Tuesday, November 8, 2011

Portland!

Finally got into Portland after taking the train down from Seattle.  Amtrak's trains are no Shinkansens, but it was fun and there were no airport hassles, so I'd do it again (and will, on Saturday's return trip).
All those women in front of me?  Headed for GHC11! :-)
As usual with the trip to GHC, you can usually spot many others headed the same way.  My train car was about 95% GHC attendee!

I have a busy day tomorrow but plan to post about as many of the sessions I attend as possible.  Look for those posts soon!

Friday, November 4, 2011

Picture Me in Computing Day

In the past few years we've seen a few different initiatives set up to help encourage women in STEM (or to enter STEM) fields, most notably the Ada Lovelace Day initiative, where people around the world blog about women in tech to increase their visibility.
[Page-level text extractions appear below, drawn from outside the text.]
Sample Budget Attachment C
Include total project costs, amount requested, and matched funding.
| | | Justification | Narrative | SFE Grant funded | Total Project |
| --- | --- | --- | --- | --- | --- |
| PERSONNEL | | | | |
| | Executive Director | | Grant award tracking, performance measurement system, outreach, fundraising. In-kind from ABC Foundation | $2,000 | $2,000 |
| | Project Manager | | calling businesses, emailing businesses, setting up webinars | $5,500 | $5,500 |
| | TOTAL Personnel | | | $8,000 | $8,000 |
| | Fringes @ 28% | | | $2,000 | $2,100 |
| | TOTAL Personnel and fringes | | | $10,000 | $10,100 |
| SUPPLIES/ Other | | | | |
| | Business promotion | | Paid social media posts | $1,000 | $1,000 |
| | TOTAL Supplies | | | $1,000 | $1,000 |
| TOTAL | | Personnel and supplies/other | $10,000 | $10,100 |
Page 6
Recently I came across "Picture Me in Computing Day", an initiative to encourage young women to imagine themselves in technology and computing.  The idea is simple: bombard the internet with information and images of women in these fields to raise awareness and bring role models to the forefront.

Here's how you can participate (lifted directly from their site):
How to ParticipateTo participate, all you have to do is bombard every social networking site that you know of with information on women in computer science during the day of Nov 10, 2011.  Including: 
  • Upload a picture of yourself with technology to Picasa Record a video blog and upload it to YouTube with the tag "picmecomp"
  • Tag all of your tweets for the day with #picmecomp
  • Blog about picmecomp and what it means to you. 
Our goal is to get the entire tech world to take over every social networking site on the same day (11-10-10) in solidarity of women in computer science.  The first step to creating more female computer scientists is to introduce them to the craft while they're still in their formative years.  That's why we're coming to them!  We're going to introduce ourselves to them using a medium that they already frequent...The INTERNET!
It's fortuitous that this will be happening right in the middle of this year's Grace Hopper Conference, so there will be a large number of women in one place mobilized to participate!  I'll kick things off with an older photo of me 'computing'... How will you get involved?
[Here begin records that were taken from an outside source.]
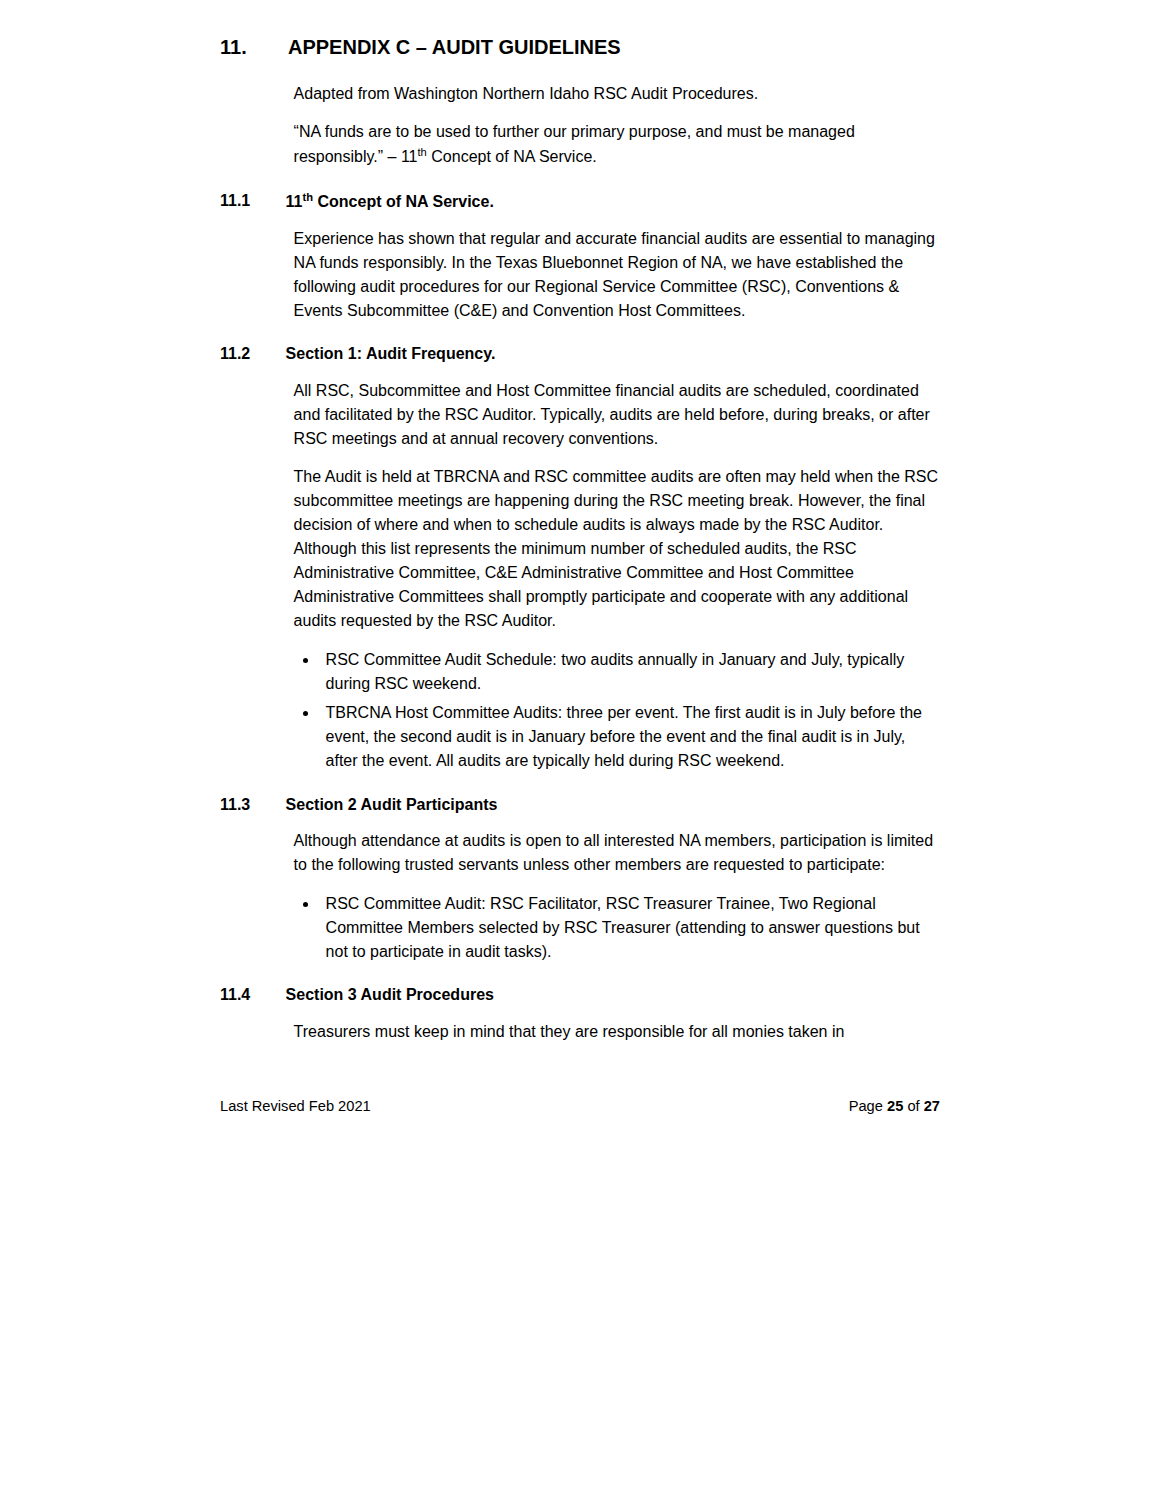11. APPENDIX C – AUDIT GUIDELINES
Adapted from Washington Northern Idaho RSC Audit Procedures.
“NA funds are to be used to further our primary purpose, and must be managed responsibly.” – 11th Concept of NA Service.
11.111th Concept of NA Service.
Experience has shown that regular and accurate financial audits are essential to managing NA funds responsibly. In the Texas Bluebonnet Region of NA, we have established the following audit procedures for our Regional Service Committee (RSC), Conventions & Events Subcommittee (C&E) and Convention Host Committees.
11.2 Section 1: Audit Frequency.
All RSC, Subcommittee and Host Committee financial audits are scheduled, coordinated and facilitated by the RSC Auditor. Typically, audits are held before, during breaks, or after RSC meetings and at annual recovery conventions.
The Audit is held at TBRCNA and RSC committee audits are often may held when the RSC subcommittee meetings are happening during the RSC meeting break. However, the final decision of where and when to schedule audits is always made by the RSC Auditor. Although this list represents the minimum number of scheduled audits, the RSC Administrative Committee, C&E Administrative Committee and Host Committee Administrative Committees shall promptly participate and cooperate with any additional audits requested by the RSC Auditor.
RSC Committee Audit Schedule: two audits annually in January and July, typically during RSC weekend.
TBRCNA Host Committee Audits: three per event. The first audit is in July before the event, the second audit is in January before the event and the final audit is in July, after the event. All audits are typically held during RSC weekend.
11.3 Section 2 Audit Participants
Although attendance at audits is open to all interested NA members, participation is limited to the following trusted servants unless other members are requested to participate:
RSC Committee Audit: RSC Facilitator, RSC Treasurer Trainee, Two Regional Committee Members selected by RSC Treasurer (attending to answer questions but not to participate in audit tasks).
11.4 Section 3 Audit Procedures
Treasurers must keep in mind that they are responsible for all monies taken in
Last Revised Feb 2021
Page 25 of 27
Saturday, October 29, 2011

Grace Hopper 2011: What If I Could Attend Every Session I Was Interested In?

After several years of missing out, I'll finally be going back to the Grace Hopper Conference this November!  A combination of a more advantageous time with respect to my work and vacation schedule as well as my involvement with the Anita Borg Institute's Ambassador's program and recruitment efforts at work meant I could more easily fit it in this year.

It's always exciting to look at the schedule but with so many responsibilities to coordinate with sessions I want to attend, I find it useful to create a visual map of my schedule.  I did this for GHC 2008 and I've done it again this year, returning to Microsoft Visio to create it.  I have to say, I haven't found anything quite like the timeline feature in any other software and really like how easy it is to plug in my schedule using it!  I've converted mine to a graphic to share:


You can click to enlarge to a more readable size. :)

This year I'm particularly excited about a few of the mobile technology-related technical sessions, particularly the Thursday morning session on display security in mobile web browsers and HTML5 and mobile. What sessions are you planning to attend?  Which ones are you most excited about?  Am I the only one crazy enough to map out my schedule like this?